Factors That Credit Card Companies Look at When Evaluating an Application
Many people have a negative perspective when it comes to credit cards. Possibly, they have had a bad experience, either through accumulating high credit card debt, paying high-interest rates or even defaulting on a credit card. Understandably, this could be enough to scare someone away from using credit cards to pay for purchases. In the long run, however, you are going to need that credit card to enhance your credit score, cover financial emergencies and even do simple things like reserving a car or a hotel room.
Your credit rating or credit score follows you your entire life, so why not make it a good one? Having a good or excellent credit score can assist you in obtaining employment, renting an apartment and taking out a car loan. The thing about credit scores, however, is you must build up credit, in order to have a credit score. How high of a score you have tells banks and other lenders, how likely you are to repay the money you borrow. Essentially, it tells them if you are a good credit risk. Even something as simple as getting a cell phone contract can be dependent on you having a good credit score. Take a college student for instance, who has never used a credit card. They don’t have any student loans, their cell phone might be in their parent’s name, possibly they paid cash for their used car. Their credit score that will come back when a lender runs this person’s social security number, is likely to be very low, through no fault of their own. They may have thought they were making the right choice by not taking on consumer debt, and opening lines of credit, but in the long run this can be very damaging to their credit score. A credit bureau has no way to judge your creditworthiness if you have never used credit before, hence the low credit score.
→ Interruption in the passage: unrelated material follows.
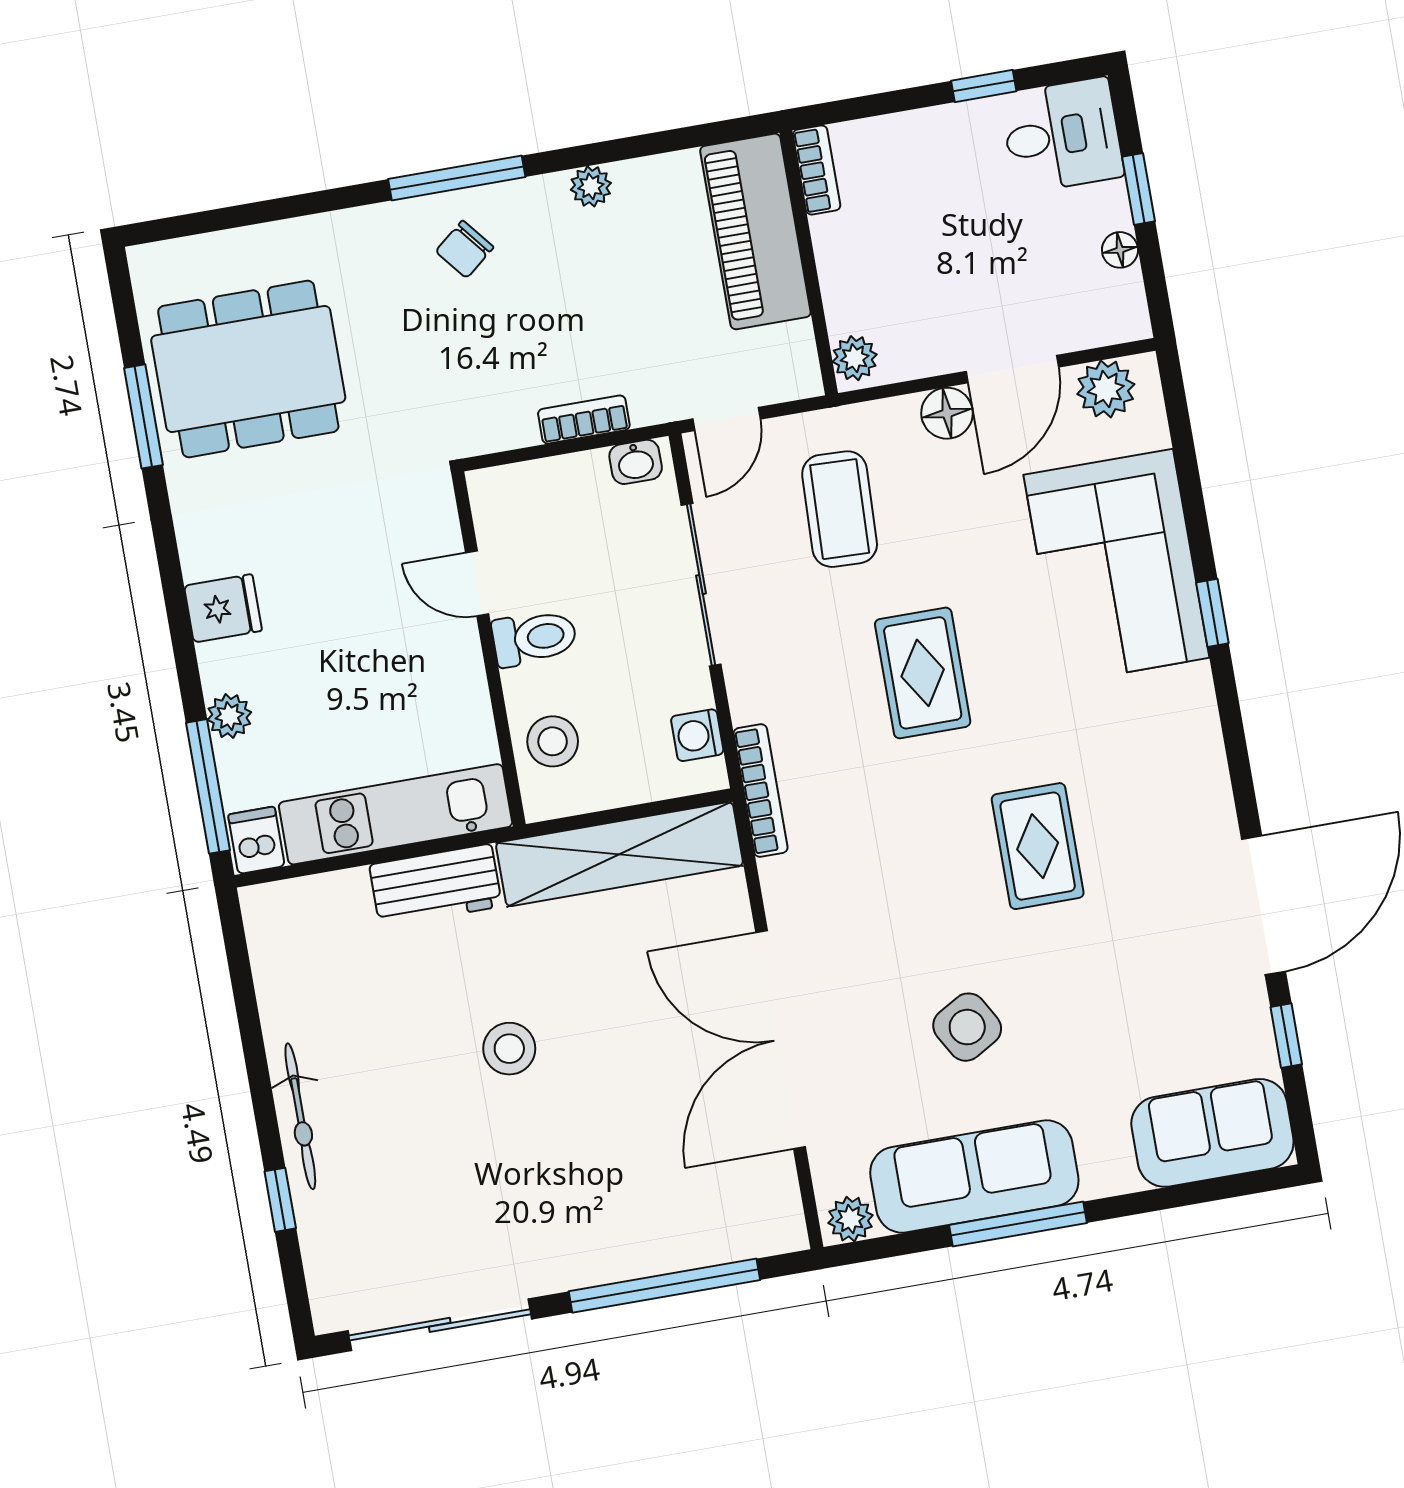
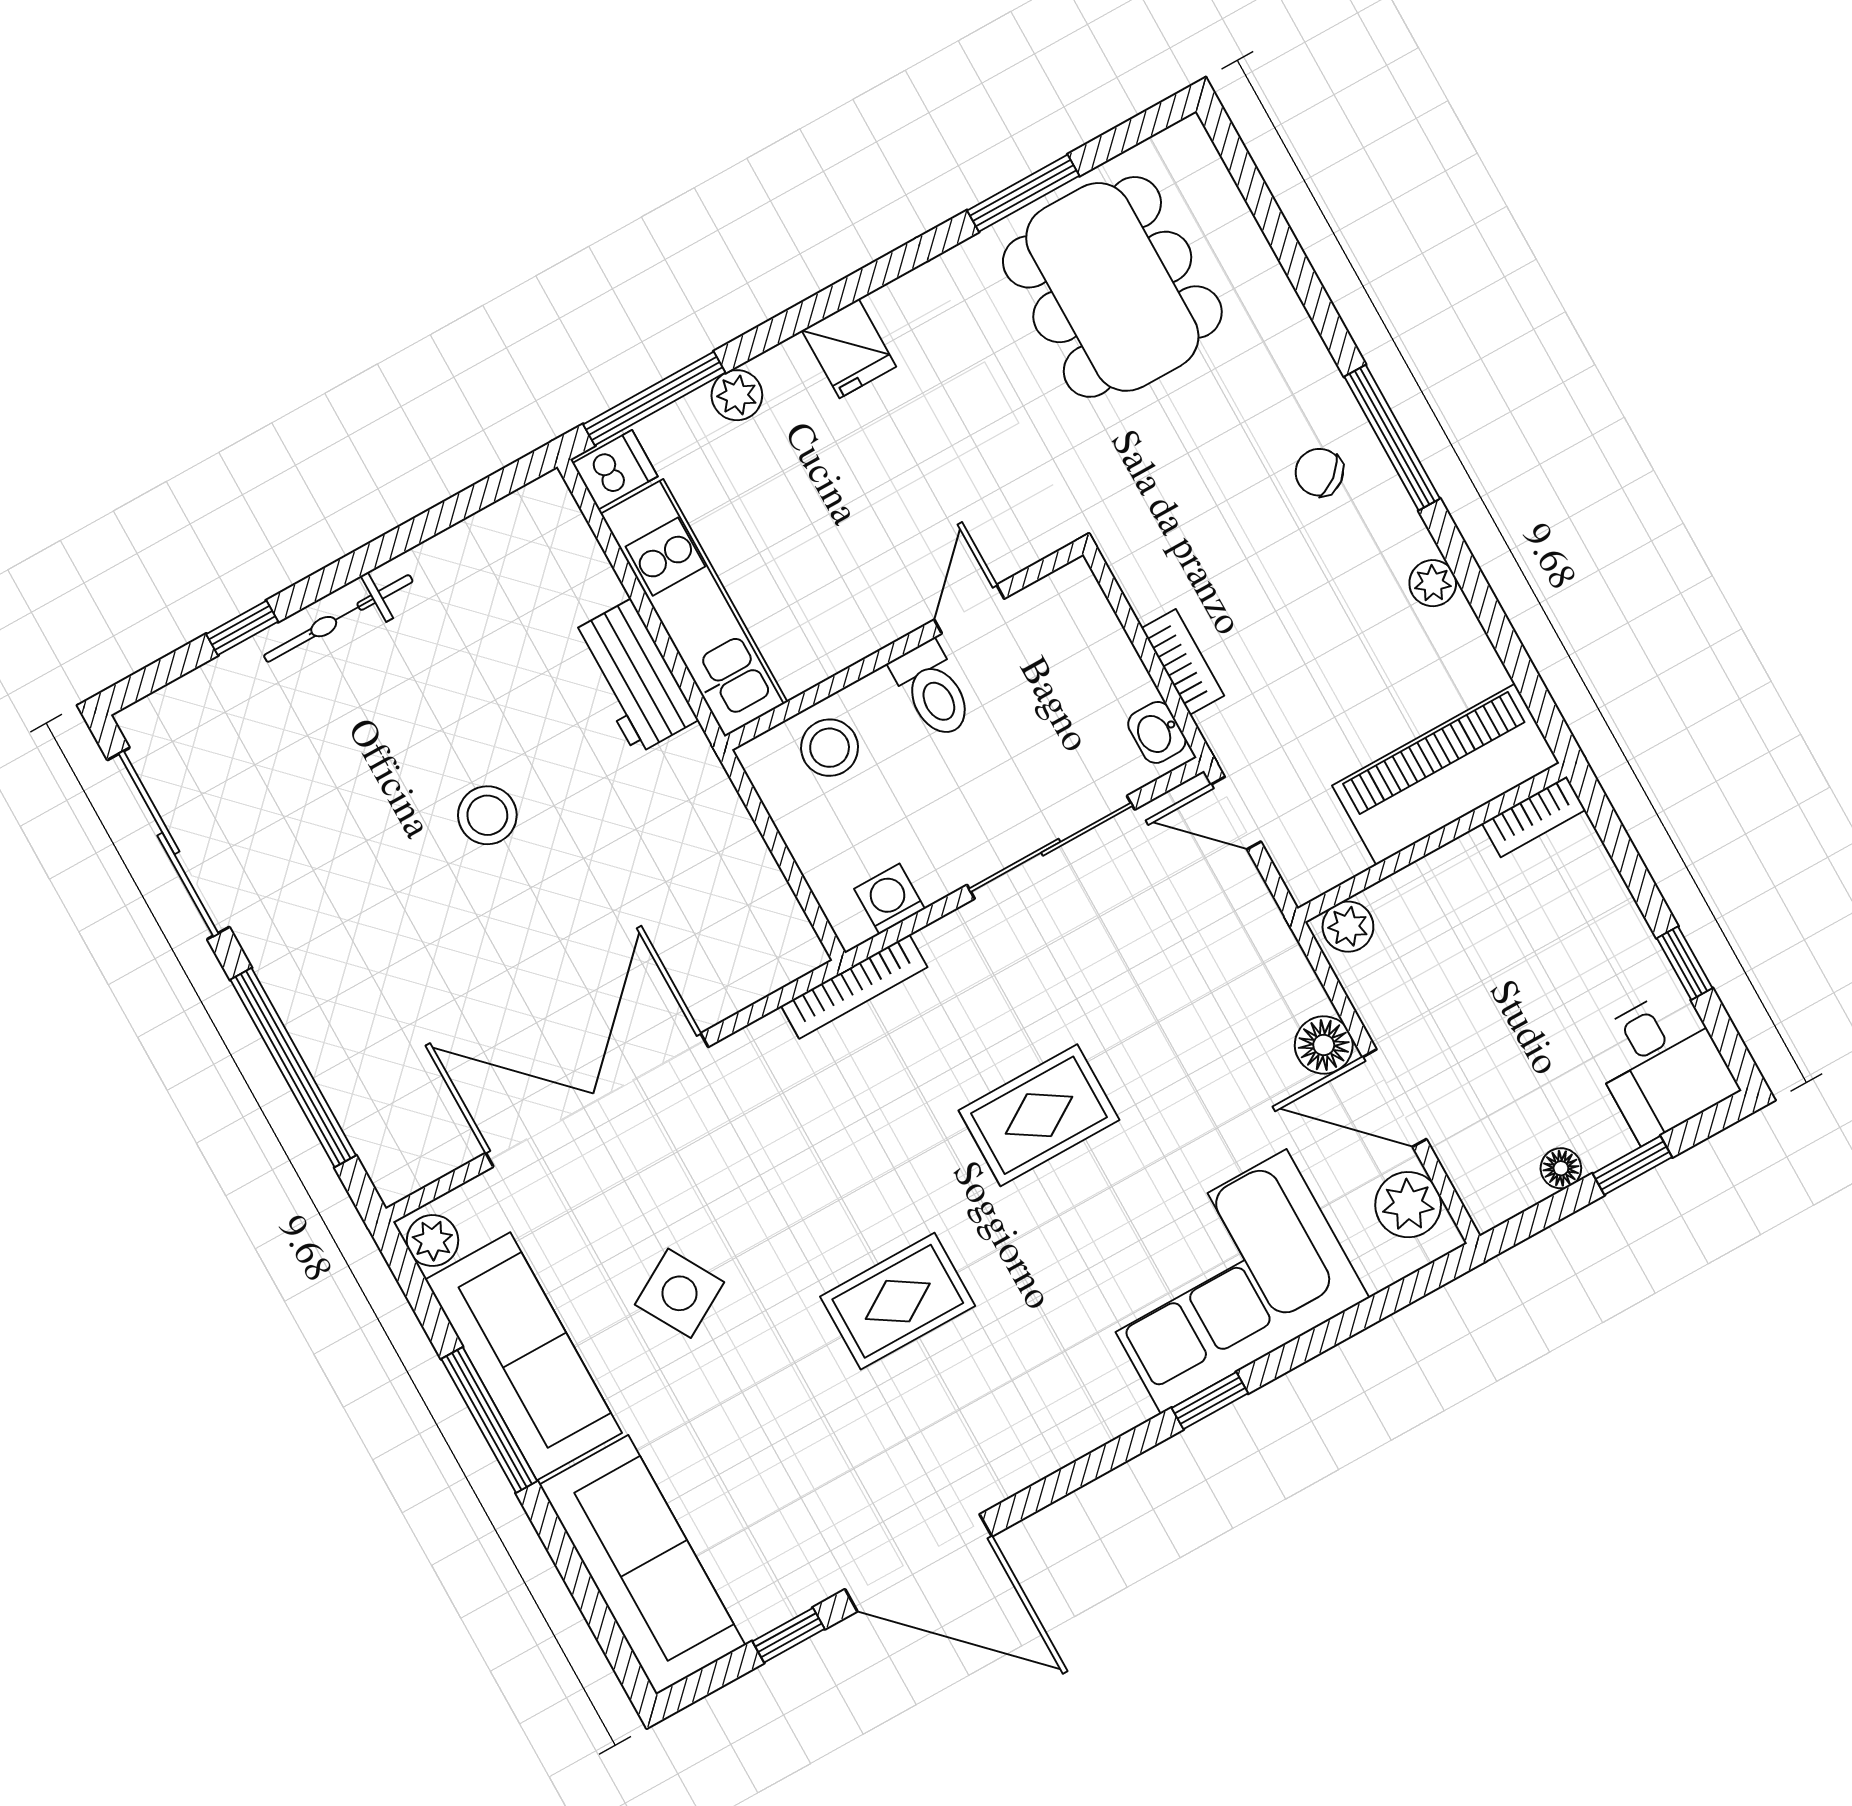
coffee table: (840, 509) -> (1182, 966), removed
shelving: (620, 854) -> (735, 860), removed
sofa: (1212, 1133) -> (642, 1565), width x1.36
Now, suppose that same person has been in college a couple of years and took out a credit card to use for emergencies or large purchases. They might have to repair or replace a flat tire, or maybe books for one semester turn out to be more than they anticipated, so occasionally that credit card gets used. They could carry no balance from month to month, meaning that they pay the bill in full when it comes at the end of the month. If they do carry a balance, they always pay the minimum payment on time and are careful not to go over their credit limit. This usage of a credit card is helping this person, as they are gaining points on their credit score, as they use and make payments on their card. Now, when they choose to take out a loan for a car or apply for a mortgage on a home, their credit score will reflect such, and lenders will see a more favorable credit score.
What if your credit score has already tanked though, maybe even through no fault of your own? You may have experienced a job loss or a medical emergency, and the bills may have piled up quicker than you could do anything about it. There are credit cards that can improve your credit score as well. There are cards called secured credit cards where you give the lender or credit card company a set amount of money before receiving your credit card. Often, these cards have low limits such as $200 to $500, which is the amount you must put down as collateral. That amount is now your credit limit. You use the credit card as you would any typical credit card and pay the bill or at least the minimum payment the same as you usually would. The money that you put down to secure the credit card is held by the credit card company in the event you stop making payments and default on the card. Time frames differ between different credit card companies, but most companies will allow you to request your deposit back after 12 or 24 months, provided you haven’t missed or been late on any of the monthly payments. At this point some companies will simply turn the card into a regular, unsecured credit card, others will close your account and require you to open a new, unsecured credit card to maintain credit with their company. In this case, it might be advisable to just leave the deposit on the card and leave the account open, as your credit score might drop when you close the account.
As you can see, credit cards don’t have to be something that you are afraid of or that you are hesitant to open. By opening various types of credit lines and using them responsibly, you will be able to build a solid credit score in a fairly short time frame. Credit cards aren’t meant to be a way to extend your paycheck each week, rather, they should be used for things like emergency repairs or to purchase large items like furniture or appliances, which you need to make payments on overtime. This way, when you decide to apply for a store credit card that offers merchandise discounts, or you need to get a loan for a new car, your responsible credit card usage will be reflected in a higher credit score. This will result in lower interest rates, and something even a period of no interest, both of which can save you thousands of dollars on large purchases!